Negara Ditengah Konflik Rempang dan Galang

Bentrok aparat degan Warga Rempang dan Galang, di Batam saat upaya sterilisasi rencana relokasi warga Rempang dan Galang, upaya investasi perusahaan asing di daerah itu, Jumat (8/9/2023). (Foto: aji/pijarkepri.com)
Bentrok aparat degan Warga Rempang dan Galang, di Batam saat upaya sterilisasi rencana relokasi warga Rempang dan Galang, upaya investasi perusahaan asing di daerah itu, Jumat (8/9/2023). (Foto: aji/pijarkepri.com)

PIJARKEPRI.COM – Konflik relokasi atau penggusuran warga Rempang dan Galang oleh Badan Pengusaha Batam, daerah otorita di Kepulauan Riau mencuat dalam sepekan September 2023.

Penolakan warga rempang lewat unjuk rasa untuk direlokasi ke wilayah yang ditentukan BP Batam belum terwujud terus berlangsung, mulai 8 September 2023 hingga Sabtu, 9 September 2023 kemarin.

Bacaan Lainnya

Sejumlah video bentrok aparat penegak hukum dengan warga Rempang dan Galang itu menyebar luas di media sosial facebook, tiktok, youtube, instagram, di Kepulauan Riau.

..............................

# [Perintah Tugas 1]
Tulis ulang baris data mulai dari baris pertamanya hingga baris yang memuat "kunnostettu useita vuosia.", dengan mengganti "NOWOŚĆ" menjadi "PROMOCJA". Biarkan bagian lain tetap sama.
Teks dan baris data tidak berhubungan satu sama lain.

Entri kumpulan data:
..............................

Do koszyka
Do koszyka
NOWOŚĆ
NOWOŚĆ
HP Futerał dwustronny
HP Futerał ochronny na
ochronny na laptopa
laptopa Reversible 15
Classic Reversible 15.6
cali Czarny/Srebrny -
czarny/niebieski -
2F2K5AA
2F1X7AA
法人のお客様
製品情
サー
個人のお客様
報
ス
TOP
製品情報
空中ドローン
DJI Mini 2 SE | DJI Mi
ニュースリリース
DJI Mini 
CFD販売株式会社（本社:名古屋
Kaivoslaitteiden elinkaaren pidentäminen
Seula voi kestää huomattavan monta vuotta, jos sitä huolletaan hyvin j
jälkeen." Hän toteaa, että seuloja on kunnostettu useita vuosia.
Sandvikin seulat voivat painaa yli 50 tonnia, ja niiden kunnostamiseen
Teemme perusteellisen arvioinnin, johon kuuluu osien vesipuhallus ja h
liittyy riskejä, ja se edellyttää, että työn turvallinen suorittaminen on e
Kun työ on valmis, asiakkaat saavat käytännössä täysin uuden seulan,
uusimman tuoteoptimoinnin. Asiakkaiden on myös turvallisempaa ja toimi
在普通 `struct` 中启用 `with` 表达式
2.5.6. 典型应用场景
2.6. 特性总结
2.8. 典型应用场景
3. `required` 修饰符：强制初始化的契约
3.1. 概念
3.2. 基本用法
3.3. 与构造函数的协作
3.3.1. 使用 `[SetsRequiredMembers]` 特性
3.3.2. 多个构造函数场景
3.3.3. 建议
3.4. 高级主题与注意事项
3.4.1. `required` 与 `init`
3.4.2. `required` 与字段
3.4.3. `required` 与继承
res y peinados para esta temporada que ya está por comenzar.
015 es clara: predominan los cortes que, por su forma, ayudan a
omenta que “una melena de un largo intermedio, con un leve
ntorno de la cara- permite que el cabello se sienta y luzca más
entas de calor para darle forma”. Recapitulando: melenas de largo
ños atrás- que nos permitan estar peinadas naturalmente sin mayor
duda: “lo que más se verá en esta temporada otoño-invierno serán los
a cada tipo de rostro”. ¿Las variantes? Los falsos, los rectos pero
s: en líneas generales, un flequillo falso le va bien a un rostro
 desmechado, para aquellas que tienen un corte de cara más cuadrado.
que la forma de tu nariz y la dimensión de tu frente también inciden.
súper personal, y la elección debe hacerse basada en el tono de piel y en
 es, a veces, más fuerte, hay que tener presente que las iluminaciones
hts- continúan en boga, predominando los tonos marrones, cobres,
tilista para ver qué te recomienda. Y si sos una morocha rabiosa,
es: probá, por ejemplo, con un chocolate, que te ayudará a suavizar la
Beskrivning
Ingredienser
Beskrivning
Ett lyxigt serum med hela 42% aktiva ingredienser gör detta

..............................

# [Perintah Tugas 2]
Teruskan artikel tentang konflik Rempang dan Galang mulai dari kalimat terakhirnya.

# [Hasil Latihan 1]
Do koszyka
Do koszyka
PROMOCJA
PROMOCJA
HP Futerał dwustronny
HP Futerał ochronny na
ochronny na laptopa
laptopa Reversible 15
Classic Reversible 15.6
cali Czarny/Srebrny -
czarny/niebieski -
2F2K5AA
2F1X7AA
法人のお客様
製品情
サー
個人のお客様
報
ス
TOP
製品情報
空中ドローン
DJI Mini 2 SE | DJI Mi
ニュースリリース
DJI Mini 
CFD販売株式会社（本社:名古屋
Kaivoslaitteiden elinkaaren pidentäminen
Seula voi kestää huomattavan monta vuotta, jos sitä huolletaan hyvin j
jälkeen." Hän toteaa, että seuloja on kunnostettu useita vuosia.

# [Hasil Latihan 2]
Bentrokan antara warga dan aparat tak terelakkan lagi setelah BP Batam meminta TNI, Polri dan tim gabungan mendatangi wilayah Rempang dengan tujuan mensterilisasi lokasi rencana investasi perusahaan asing di daerah itu.

Bentrokan itu menunjukkan bagaimana warga Rempang dan Galang masih melakukan perlawan lewat aksi berbagai cara masyarakat mendorong aparat keamanan untuk tidak masuk ke tempat mereka bermukim sampai saat ini.

Sejumlah video yang diunggah netizen disejumlah media sosial memperlihatkan warga terdiri dari orang tua hingga anak-anak ikut serta dalam aksi penolakan relokasi warga Rempang dan Galang ke lokasi yang ditentukan BP Batam.

Teriakan histeris seorang ibu rumah tangga, pria lansia bersimbah darah hingga anak-anak sekolah yang sesak akibat gas air mata aparat penegak hukum saat mensterilisasi Rempang dan Galang menyebar luas di media sosial.

Kondisi itu menunjukkan manusia yang hidup dan bermukim di wilayah NKRI kemudian disebut Warga Negara Indonesia (WNI) dan berkedudukan sebagai Warga Rempang dan Galang, Batam, Kepulauan Riau masih menuntut hak kepada Negara untuk mendapatkan keadilan.

Adil yang warga Rempang dan Galang maksud adalah tetap bermukim di lokasi tempat mereka tinggal saat ini dan tidak dipindahkan ke area relokasi dengan segala fasilitas yang dijanjikan BP Batam.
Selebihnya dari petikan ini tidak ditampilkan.